▶ _WRITTEN TASK_:
Could you quote, exactly as they stand, the lines running from the one with "located one kilometer from the" to the final line of the material?

▶ _SOURCE MATERIAL_:
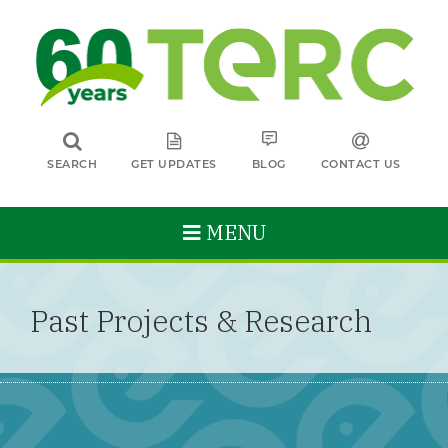
SEARCH
GET UPDATES
BLOG
CONTACT US
MENU
Past Projects & Research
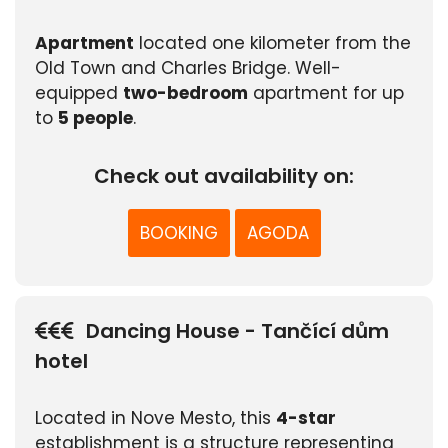
Apartment
located one kilometer from the
Old Town and Charles Bridge. Well-
equipped
two-bedroom
apartment for up
to
5 people
.
Check out availability on:
BOOKING
AGODA
Dancing House - Tančící dům
hotel
Located in Nove Mesto, this
4-star
establishment is a structure representing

▶ _FINISHED EXERCISE_:
located one kilometer from the
Old Town and Charles Bridge. Well-
equipped
two-bedroom
apartment for up
to
5 people
.
Check out availability on:
BOOKING
AGODA
Dancing House - Tančící dům
hotel
Located in Nove Mesto, this
4-star
establishment is a structure representing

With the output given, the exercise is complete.